Tasks to perform —
• A. Rewrite the paragraph that begins "Simon found the perfect IT course" from the story of Simon's move to Canada so that it is shorter but keeps its main facts.
• B. From the story of Simon's move to Canada, quote the text from "A Loan from" up to and including "the right decision.".

Exercise passage —
##############################
After a course in computer engineering, Simon was teaching part-time and building a business with his friend when he decided it was time to leave Iran and move to Canada. He knew he could make a lot of money in Iran, but he disagreed with some government policies there. Canada was where he saw his future home.
Trusting his Instincts
Simon and his wife settled in Hamilton, where Simon’s brother, was living and studying for a PhD, when they arrived in Canada. His brother suggested that Simon look for a job immediately, but Simon refused. He wanted to Canadian life to the fullest and made a promise to himself that he wouldn’t take a survival job.
He applied only to jobs he was passionate about. After two weeks and two interviews, he was asked some questions that he didn’t know the answers to. He recognized that his computer engineering knowledge needed an update.
Simon found the perfect IT course at Humber College. He didn’t know what to do – the cost of the course was half of his entire savings. He knew he had bills to pay, and more would be on the way. His brother urged him to find a job and not pursue the course. Simon decided to trust his instincts and apply for the course.
A Loan from Windmill
Simon came across Windmill Microlending after doing some educational courses. He sent in an application, not expecting any kind of response. He was surprised to learn soon after that he was eligible for a loan covering both his tuition in full, and his living expenses.
After a Skype interview, he received $7,000 CAD which only confirmed to him that taking the course was the right decision.
His IT course involved evening study and a long commute to Humber College, but Simon has nothing but fond memories of his time there. “I didn’t have anything, but I was enjoying learning,” Simon remembers.
Shortly after completing his course, Simon was offered a job. That job was a “starting point” for his Canadian IT career, but he wanted to work for a company with similar values to him. A few months later, he began working for another organization in Waterloo. This, Simon felt, was the first role that felt like the job he had moved to Canada for. All of his skills, experiences and training could be utilized in the role.
These days, Simon is based in Toronto and works as a senior software engineer with a large hospital network.
Simon never grows tired of the freedom and diversity Canada offers. He’s never felt treated as an outsider in any aspect of his life. “Still, after 7 years, it is kind of heartwarming for me.”
What advice does he have for newcomers?
“Accept the big change, and what you are not anymore.”
##############################
Exercise data —
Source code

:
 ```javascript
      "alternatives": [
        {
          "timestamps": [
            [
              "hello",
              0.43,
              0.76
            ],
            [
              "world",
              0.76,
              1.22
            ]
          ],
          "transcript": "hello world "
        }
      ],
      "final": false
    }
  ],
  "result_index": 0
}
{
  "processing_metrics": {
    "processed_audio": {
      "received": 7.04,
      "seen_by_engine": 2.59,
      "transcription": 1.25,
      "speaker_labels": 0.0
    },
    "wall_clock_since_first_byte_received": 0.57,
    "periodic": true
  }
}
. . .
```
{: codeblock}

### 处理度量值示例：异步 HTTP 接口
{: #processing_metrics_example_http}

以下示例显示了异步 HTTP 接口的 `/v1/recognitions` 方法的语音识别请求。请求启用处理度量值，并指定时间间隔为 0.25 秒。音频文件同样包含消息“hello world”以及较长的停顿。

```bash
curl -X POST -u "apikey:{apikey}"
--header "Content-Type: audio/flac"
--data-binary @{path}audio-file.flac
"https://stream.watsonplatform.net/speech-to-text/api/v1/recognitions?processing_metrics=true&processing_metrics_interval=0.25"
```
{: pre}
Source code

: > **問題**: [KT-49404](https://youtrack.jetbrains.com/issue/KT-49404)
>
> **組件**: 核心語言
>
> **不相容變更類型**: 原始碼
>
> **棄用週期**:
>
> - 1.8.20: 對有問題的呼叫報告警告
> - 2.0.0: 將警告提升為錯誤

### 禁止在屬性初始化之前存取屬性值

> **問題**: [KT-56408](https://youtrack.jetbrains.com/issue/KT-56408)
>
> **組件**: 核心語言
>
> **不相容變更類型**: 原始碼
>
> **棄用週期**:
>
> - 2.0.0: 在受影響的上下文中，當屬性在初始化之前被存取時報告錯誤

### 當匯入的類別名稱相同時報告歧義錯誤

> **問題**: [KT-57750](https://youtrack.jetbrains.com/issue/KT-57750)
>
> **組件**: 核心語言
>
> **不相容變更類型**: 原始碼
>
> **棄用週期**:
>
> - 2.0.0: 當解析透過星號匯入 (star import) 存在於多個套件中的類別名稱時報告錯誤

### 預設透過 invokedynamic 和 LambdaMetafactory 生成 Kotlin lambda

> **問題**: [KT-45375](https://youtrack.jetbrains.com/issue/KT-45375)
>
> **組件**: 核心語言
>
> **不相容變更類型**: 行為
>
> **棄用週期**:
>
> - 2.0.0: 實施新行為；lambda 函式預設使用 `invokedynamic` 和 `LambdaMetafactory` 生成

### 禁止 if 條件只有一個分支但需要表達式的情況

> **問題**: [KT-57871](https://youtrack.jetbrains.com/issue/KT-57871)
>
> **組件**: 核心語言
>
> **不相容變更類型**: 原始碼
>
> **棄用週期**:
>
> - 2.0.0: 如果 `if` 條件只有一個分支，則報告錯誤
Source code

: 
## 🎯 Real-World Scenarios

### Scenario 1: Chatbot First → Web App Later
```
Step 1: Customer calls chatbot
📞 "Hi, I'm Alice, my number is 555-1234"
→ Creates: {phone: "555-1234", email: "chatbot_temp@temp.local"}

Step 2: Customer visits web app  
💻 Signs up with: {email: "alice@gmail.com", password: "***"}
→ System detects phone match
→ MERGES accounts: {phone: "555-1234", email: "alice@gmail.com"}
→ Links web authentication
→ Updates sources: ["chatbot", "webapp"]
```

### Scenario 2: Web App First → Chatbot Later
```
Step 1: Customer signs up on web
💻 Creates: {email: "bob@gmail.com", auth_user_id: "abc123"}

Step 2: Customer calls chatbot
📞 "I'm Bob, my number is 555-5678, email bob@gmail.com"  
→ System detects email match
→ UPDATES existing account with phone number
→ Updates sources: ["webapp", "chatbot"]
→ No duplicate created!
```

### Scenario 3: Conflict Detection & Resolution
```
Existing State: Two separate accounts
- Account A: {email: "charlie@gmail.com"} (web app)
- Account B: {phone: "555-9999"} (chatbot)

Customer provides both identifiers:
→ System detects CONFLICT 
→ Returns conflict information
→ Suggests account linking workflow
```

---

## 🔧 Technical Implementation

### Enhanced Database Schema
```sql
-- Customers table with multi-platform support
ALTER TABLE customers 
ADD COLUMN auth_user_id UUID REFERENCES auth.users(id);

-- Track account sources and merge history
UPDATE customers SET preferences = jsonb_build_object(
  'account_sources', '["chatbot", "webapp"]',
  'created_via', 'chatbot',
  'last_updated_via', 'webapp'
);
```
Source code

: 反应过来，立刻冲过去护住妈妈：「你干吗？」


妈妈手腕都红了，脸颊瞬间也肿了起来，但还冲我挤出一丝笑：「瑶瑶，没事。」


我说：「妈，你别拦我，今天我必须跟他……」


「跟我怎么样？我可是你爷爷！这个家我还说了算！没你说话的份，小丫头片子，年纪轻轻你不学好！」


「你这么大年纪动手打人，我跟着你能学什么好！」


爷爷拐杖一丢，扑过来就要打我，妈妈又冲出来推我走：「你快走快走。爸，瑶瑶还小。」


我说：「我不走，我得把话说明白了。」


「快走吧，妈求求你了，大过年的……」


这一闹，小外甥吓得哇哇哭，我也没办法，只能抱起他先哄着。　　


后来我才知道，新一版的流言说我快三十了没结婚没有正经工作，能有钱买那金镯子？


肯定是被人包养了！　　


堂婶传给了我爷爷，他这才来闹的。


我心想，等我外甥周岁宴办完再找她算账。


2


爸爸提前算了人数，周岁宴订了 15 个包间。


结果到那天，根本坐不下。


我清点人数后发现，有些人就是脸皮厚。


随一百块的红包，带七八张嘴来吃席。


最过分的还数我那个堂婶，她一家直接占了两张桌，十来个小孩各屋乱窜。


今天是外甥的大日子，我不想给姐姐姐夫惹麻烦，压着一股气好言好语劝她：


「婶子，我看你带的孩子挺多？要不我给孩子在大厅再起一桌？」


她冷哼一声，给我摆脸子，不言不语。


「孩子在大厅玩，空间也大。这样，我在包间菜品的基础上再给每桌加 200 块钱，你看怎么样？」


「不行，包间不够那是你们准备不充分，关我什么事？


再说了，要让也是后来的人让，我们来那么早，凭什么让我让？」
##############################
Answers to the exercises —
• A. Simon found an ideal IT course at Humber College, but it would cost half of his savings, and he had bills to pay, with more coming. His brother urged him to get a job instead, but Simon trusted his instincts and applied.

• B.
A Loan from Windmill
Simon came across Windmill Microlending after doing some educational courses. He sent in an application, not expecting any kind of response. He was surprised to learn soon after that he was eligible for a loan covering both his tuition in full, and his living expenses.
After a Skype interview, he received $7,000 CAD which only confirmed to him that taking the course was the right decision.